* **Text segment**
___

Pietro "Bearclaw" Brnwna is a hitman for the mob, with a genius for violence, a well-earned fear of sharks, and an overly close relationship with the Federal Witness Relocation Program. More likely to leave a trail of dead gangsters than a molecule of evidence, he's the last person you want to see in your hospital room.
Nicholas LoBrutto, aka Eddy Squillante, is Dr. Brown's new patient, with three months to live and a very strange idea: that Peter Brown and Pietro Brnwa might-just might-be the same person . . .
Now, with the mob, the government, and death itself descending on the hospital, Peter has to buy time and do whatever it takes to keep his patients, himself, and his last shot at redemption alive. To get through the next eight hours-and somehow beat the reaper.
Spattered in adrenaline-fueled action and bone-saw-sharp dialogue, Beat the Reaper is a debut thriller so utterly original you won't be able to guess what happens next, and so shockingly entertaining you won't be able to put it down.

___

* **Data under study**
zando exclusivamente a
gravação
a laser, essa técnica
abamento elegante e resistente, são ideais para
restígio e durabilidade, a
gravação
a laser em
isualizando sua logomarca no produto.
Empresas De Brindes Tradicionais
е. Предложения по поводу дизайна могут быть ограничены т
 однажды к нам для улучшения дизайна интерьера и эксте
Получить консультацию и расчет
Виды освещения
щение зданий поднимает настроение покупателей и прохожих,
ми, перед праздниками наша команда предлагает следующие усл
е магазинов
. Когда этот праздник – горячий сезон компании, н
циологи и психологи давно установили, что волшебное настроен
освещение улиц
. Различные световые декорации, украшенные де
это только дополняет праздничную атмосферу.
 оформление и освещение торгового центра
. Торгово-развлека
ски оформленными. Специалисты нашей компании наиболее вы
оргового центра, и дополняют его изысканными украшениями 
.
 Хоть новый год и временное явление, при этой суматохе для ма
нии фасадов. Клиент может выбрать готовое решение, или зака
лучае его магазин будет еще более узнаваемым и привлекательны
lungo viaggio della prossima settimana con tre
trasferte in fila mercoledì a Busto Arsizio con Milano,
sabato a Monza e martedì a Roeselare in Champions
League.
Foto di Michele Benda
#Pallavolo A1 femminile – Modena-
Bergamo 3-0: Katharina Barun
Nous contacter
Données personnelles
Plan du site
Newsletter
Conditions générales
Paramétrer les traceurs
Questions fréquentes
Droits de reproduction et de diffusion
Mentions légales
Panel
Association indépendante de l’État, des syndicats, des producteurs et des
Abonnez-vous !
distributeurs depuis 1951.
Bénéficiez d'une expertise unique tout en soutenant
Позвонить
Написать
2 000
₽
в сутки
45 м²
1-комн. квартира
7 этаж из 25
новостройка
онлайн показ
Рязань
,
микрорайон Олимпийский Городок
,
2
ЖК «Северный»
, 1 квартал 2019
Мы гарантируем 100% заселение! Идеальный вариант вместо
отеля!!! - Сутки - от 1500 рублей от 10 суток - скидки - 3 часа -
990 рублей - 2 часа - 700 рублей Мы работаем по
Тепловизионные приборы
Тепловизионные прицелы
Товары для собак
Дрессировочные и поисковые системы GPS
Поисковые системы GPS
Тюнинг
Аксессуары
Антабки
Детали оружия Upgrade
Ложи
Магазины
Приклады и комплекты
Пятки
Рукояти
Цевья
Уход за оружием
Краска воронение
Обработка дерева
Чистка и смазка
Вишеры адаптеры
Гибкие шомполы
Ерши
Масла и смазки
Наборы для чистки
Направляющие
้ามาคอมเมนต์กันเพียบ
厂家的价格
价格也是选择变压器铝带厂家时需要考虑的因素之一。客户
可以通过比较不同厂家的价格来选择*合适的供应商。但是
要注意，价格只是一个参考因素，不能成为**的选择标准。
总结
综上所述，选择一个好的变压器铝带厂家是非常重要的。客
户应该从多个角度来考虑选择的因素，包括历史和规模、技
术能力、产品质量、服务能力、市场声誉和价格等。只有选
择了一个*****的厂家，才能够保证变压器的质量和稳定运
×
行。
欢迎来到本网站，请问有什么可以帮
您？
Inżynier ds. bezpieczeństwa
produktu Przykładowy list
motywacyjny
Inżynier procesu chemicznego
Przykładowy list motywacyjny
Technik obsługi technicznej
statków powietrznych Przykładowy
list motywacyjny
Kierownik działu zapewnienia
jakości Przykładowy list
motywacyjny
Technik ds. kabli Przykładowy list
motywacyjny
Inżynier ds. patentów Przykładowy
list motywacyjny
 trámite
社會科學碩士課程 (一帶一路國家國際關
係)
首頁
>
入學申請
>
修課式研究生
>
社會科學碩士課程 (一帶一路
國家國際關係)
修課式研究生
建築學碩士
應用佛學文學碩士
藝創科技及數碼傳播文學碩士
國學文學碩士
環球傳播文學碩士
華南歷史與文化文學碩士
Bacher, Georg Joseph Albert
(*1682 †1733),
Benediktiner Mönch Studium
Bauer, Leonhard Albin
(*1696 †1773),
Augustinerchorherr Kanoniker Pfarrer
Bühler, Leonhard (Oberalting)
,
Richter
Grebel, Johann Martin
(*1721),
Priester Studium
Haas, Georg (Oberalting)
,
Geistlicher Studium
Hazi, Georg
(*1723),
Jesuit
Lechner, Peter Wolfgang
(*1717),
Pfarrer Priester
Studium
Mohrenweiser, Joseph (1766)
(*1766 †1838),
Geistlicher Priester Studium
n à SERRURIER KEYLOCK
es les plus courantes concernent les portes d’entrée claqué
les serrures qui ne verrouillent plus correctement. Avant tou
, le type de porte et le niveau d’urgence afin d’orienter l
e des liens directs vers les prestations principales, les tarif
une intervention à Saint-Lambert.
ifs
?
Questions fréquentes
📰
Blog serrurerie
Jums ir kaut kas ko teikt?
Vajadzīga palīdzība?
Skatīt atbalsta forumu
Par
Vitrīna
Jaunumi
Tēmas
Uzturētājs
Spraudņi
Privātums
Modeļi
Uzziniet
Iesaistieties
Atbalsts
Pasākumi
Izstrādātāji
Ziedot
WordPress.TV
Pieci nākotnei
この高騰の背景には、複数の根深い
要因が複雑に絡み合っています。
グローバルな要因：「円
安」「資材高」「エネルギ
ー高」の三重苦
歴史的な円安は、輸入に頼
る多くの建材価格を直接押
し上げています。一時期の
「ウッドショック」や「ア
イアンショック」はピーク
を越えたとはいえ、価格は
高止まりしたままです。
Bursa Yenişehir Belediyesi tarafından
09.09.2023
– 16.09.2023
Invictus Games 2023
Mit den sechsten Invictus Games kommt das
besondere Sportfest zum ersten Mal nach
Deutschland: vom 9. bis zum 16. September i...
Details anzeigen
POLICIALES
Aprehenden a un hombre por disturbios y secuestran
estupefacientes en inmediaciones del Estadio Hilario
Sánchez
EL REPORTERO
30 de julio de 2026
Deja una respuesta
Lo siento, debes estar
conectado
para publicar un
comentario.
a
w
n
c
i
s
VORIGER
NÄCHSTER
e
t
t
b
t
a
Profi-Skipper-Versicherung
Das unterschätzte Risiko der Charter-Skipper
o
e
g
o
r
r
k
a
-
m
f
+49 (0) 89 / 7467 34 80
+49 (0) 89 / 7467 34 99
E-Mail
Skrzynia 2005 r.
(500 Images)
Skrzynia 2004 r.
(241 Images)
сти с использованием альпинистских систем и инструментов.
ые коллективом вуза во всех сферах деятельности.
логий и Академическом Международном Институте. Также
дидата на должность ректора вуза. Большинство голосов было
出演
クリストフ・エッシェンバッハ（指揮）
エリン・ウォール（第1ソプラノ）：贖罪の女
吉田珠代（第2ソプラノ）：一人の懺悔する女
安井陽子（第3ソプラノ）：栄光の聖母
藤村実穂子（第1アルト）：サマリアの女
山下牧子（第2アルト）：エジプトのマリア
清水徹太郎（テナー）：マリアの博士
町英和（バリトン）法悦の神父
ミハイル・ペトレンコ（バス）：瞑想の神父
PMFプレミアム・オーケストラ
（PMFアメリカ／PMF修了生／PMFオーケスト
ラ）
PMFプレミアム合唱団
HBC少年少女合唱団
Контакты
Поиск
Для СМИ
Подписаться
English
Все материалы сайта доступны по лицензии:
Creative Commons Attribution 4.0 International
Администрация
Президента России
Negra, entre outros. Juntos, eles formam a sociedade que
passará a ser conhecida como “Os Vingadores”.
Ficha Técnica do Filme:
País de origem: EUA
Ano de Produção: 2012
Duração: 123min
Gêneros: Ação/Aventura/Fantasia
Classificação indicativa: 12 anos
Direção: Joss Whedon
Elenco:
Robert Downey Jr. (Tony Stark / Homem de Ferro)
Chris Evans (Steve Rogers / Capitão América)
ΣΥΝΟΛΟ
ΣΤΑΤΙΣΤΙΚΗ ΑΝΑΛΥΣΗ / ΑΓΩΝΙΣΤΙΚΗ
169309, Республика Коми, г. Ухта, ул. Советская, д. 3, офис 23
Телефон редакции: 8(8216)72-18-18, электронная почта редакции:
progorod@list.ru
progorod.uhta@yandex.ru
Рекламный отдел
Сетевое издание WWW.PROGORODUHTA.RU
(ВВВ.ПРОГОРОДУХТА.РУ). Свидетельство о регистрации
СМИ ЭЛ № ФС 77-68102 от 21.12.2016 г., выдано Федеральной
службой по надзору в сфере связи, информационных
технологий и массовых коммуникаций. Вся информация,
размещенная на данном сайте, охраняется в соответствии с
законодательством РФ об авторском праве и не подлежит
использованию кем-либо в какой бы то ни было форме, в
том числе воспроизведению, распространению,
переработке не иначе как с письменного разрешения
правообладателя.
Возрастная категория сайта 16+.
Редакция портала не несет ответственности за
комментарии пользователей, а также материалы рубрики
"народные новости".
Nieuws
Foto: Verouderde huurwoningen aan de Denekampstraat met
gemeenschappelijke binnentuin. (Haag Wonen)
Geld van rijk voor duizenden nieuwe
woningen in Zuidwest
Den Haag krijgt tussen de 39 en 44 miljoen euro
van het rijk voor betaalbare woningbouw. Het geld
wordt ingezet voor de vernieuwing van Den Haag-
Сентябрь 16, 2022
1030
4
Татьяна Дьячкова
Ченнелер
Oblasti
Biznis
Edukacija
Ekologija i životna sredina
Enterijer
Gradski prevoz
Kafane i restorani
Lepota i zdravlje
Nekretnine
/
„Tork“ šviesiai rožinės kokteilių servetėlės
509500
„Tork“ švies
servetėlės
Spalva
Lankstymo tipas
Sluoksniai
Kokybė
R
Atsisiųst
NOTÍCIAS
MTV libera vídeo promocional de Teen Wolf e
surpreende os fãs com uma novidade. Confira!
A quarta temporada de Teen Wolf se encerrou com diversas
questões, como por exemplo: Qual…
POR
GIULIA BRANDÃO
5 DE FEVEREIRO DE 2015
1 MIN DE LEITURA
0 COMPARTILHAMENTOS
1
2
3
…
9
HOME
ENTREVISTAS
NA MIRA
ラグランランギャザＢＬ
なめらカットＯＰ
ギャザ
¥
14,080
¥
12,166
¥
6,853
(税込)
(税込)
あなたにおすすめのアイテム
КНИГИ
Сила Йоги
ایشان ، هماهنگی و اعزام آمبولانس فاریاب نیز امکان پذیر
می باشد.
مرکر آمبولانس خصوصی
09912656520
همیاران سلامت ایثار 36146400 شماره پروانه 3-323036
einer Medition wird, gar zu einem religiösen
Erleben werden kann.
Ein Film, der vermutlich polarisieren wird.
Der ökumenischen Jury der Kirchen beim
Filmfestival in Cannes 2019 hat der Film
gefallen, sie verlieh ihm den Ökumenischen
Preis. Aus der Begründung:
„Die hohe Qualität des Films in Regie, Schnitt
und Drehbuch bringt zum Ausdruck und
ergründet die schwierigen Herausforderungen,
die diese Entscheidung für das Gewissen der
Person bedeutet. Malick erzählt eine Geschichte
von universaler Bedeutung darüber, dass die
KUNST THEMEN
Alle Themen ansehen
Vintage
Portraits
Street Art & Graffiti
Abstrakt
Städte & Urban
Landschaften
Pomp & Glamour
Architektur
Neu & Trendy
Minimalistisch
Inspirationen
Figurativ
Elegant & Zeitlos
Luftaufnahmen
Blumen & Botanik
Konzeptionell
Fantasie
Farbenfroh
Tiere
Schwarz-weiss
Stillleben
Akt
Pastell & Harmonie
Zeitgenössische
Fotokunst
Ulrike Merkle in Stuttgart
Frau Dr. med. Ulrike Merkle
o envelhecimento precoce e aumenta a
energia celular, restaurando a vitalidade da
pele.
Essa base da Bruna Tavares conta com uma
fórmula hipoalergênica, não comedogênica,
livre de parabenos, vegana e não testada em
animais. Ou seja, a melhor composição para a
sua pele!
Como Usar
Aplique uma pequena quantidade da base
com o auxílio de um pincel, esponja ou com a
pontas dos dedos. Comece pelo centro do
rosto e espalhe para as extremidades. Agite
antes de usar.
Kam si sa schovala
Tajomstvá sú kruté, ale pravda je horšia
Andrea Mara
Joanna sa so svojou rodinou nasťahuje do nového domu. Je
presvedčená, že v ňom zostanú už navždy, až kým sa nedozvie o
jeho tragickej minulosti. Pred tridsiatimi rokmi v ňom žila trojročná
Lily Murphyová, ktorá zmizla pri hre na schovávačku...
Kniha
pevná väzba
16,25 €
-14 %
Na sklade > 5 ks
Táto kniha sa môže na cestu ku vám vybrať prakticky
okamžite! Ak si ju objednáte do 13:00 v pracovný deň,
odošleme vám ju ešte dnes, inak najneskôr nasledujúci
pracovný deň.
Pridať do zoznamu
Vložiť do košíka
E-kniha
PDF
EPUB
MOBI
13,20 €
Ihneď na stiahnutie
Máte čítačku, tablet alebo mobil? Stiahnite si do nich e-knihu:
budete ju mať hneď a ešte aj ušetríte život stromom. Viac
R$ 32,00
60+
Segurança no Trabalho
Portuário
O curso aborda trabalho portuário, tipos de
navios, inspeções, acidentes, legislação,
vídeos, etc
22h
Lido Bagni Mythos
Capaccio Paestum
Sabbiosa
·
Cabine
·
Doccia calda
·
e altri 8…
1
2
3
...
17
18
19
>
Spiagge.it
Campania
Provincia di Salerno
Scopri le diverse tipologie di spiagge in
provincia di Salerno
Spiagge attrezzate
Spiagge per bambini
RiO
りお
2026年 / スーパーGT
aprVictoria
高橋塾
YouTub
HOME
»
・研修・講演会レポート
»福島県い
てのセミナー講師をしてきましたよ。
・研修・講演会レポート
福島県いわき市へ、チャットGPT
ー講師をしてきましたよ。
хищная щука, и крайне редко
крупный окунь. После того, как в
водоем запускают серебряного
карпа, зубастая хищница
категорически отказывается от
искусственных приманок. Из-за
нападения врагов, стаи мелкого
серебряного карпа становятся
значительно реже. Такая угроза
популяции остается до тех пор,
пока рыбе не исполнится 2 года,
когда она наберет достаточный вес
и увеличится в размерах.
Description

___

* **Task requirements**
(a) Summarize the Beat the Reaper blurb in two sentences.
(b) Transcribe the part of the Beat the Reaper blurb starting at "Nicholas LoBrutto, aka" and ending at "put it down.".
The entries come from a separate source, not from the Beat the Reaper blurb.

* **Answers by task**
(a) Beat the Reaper is a debut thriller about Dr. Peter Brown, whose new patient, Nicholas LoBrutto, has three months to live and believes Peter might be the same person as a mob hitman nicknamed "Bearclaw." With the mob, the government, and death closing in on the hospital, Peter must get through the next eight hours and keep his patients, himself, and his last shot at redemption alive.

(b)
Nicholas LoBrutto, aka Eddy Squillante, is Dr. Brown's new patient, with three months to live and a very strange idea: that Peter Brown and Pietro Brnwa might-just might-be the same person . . .
Now, with the mob, the government, and death itself descending on the hospital, Peter has to buy time and do whatever it takes to keep his patients, himself, and his last shot at redemption alive. To get through the next eight hours-and somehow beat the reaper.
Spattered in adrenaline-fueled action and bone-saw-sharp dialogue, Beat the Reaper is a debut thriller so utterly original you won't be able to guess what happens next, and so shockingly entertaining you won't be able to put it down.